Rodgers made well-timed, efficient throws, including the first touchdown of his career, second-round rookie receiver Christian Watson — and his second and third. He burned the Cowboys with hits from 58 and 39 yards. Also in overtime, Rodgers’ execution of the RPO to find receiver Allen Lazard for a big win was masterful.

But the main problem with the Cowboys defense wasn’t Rodgers’ 14 completions or 224 yards. They couldn’t withstand the Packers’ rally for the most part because they allowed Aaron Jones and AJ Dillon tandem to hit them for more than 200 rushing yards and nearly 5.5 yards per carry.

In the fourth quarter, that punishment reached a tenor of 8.2 yards per pop. The Cowboys couldn’t force third and long situations, the Packers neutralized the pass rush that carried the unit. Dallas’ run defense was already a weak link to come into play, and the team knows they face a three-week stretch that has seen the Minnesota Vikings’ Dalvin Cook, the New York Giants’ Saquon Barkley and the Indianapolis Colts’ Jonathan Taylor appear, are exposed .

“No one is going to allow us to just rush, no one is going to allow us to just be who we are,” Parsons said. “That’s why we have to put out this fire. Until we put out this fire, we will just keep seeing it.”

The Chicago Bears also ran 200 yards in the Cowboys’ last game.

“If people want to continue to do their own thing, we’re going to deal with that all year and we’re never going to be the team that we want to be,” Parsons said. “We have to get that out. We must be accountable. We have to stay in our gaps and stop the run. As soon as we stop doing that, we can become what we are again.

“But until we do that, it’s going to be a long year.”

Or maybe shorter in a way.

Because the Cowboys know their inability to fill the barrel will preclude any deep postseason success. And a regular season run has lost its importance.

Aaron Jones had a colorful TD celebration against the Cowboys Sunday night at Lambeau Field.  Jones ran for 138 yards on 24 carries.  (Photo by Stacy Revere/Getty Images)

Aaron Jones had a colorful TD celebration against the Cowboys Sunday night at Lambeau Field. Jones ran for 138 yards on 24 carries. (Photo by Stacy Revere/Getty Images)

Dallas has rarely been terrible in recent years, but has consistently been mediocre in the 26 seasons since the franchise last reached a Super Bowl or even an NFC Championship game. Dominant regular-season wins against smaller teams — think their 49-29 win over the Bears two weeks ago — have created facades of confidence that work against top quarterbacks and in hostile street environments like last month’s visit to Philadelphia and this weekend to be tested at Green Bay.
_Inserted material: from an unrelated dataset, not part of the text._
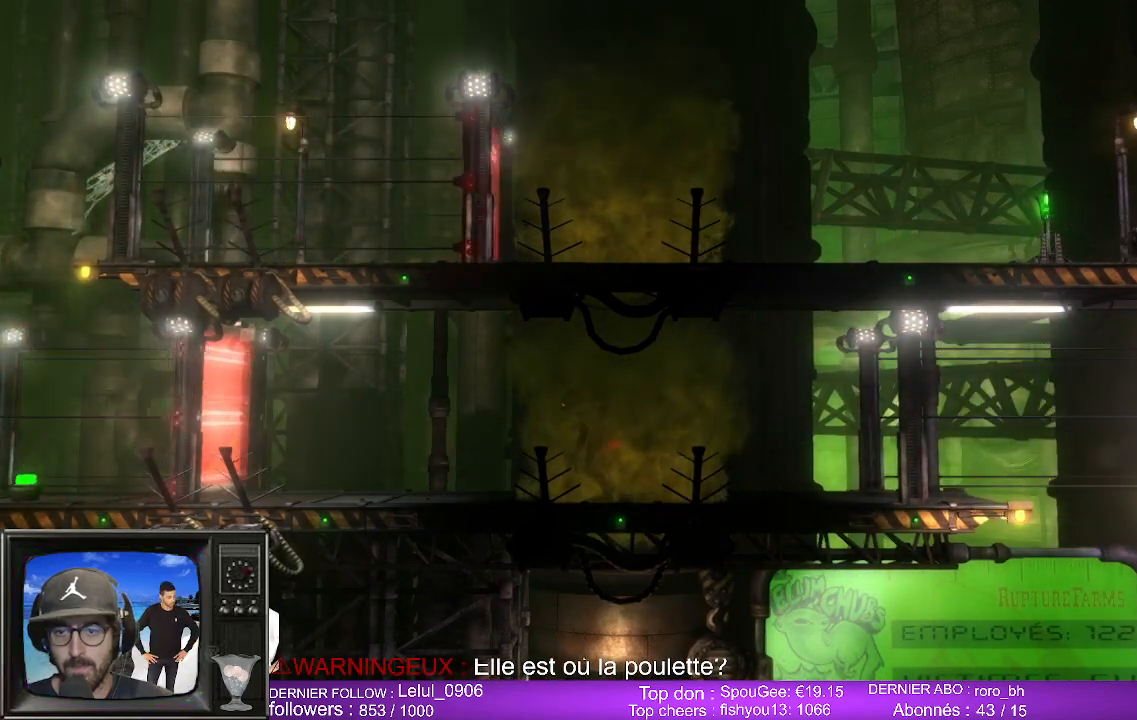
{"buttons": [], "left_stick": "center", "right_stick": "center", "events": []}
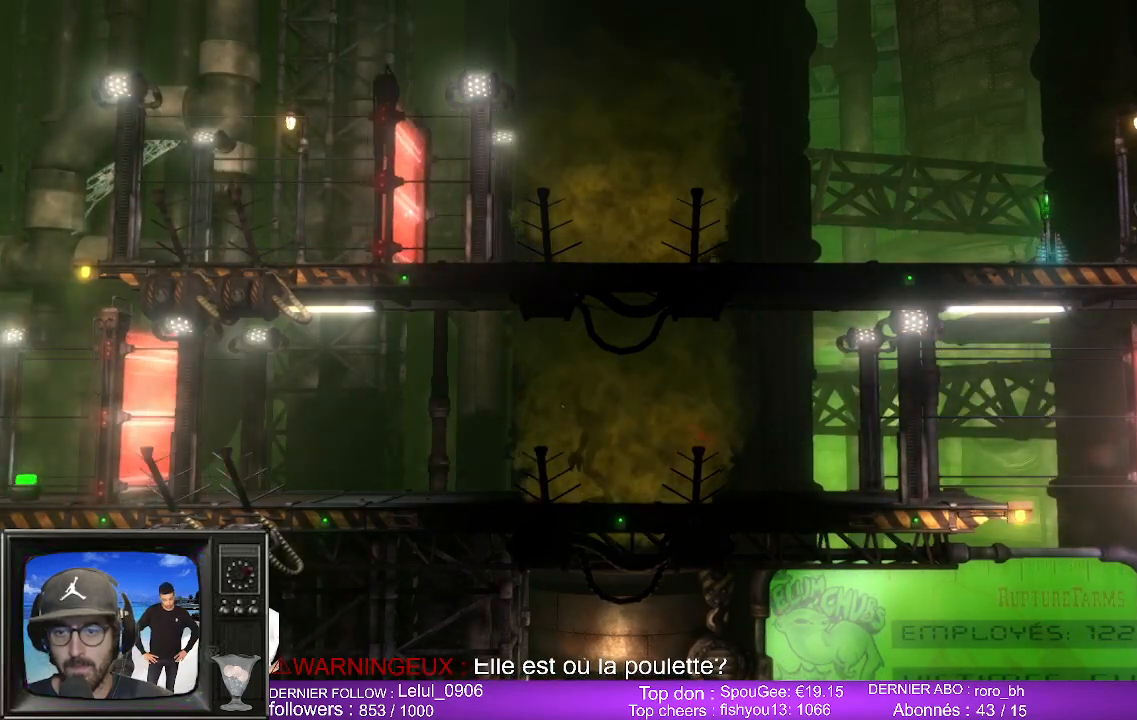
{"buttons": [], "left_stick": "center", "right_stick": "center", "events": []}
The Packers have now beaten the Cowboys in nine of their last ten games, including playoffs. Dallas doesn’t have enough cushion to withstand the offensive’s mistimed and miscommunicated interceptions, leaking yards, and defense’s mismatched run pursuits.

In a Cowboys tradition against Rodgers, Dallas played hard but didn’t leave much room for error. It’s something “this team needs to overcome,” Jerry Jones said.

“We wanted to get it for Mike, but more importantly, we wanted to put another brick where we’re going and we didn’t,” Prescott said. “We didn’t take that step that we talked about.”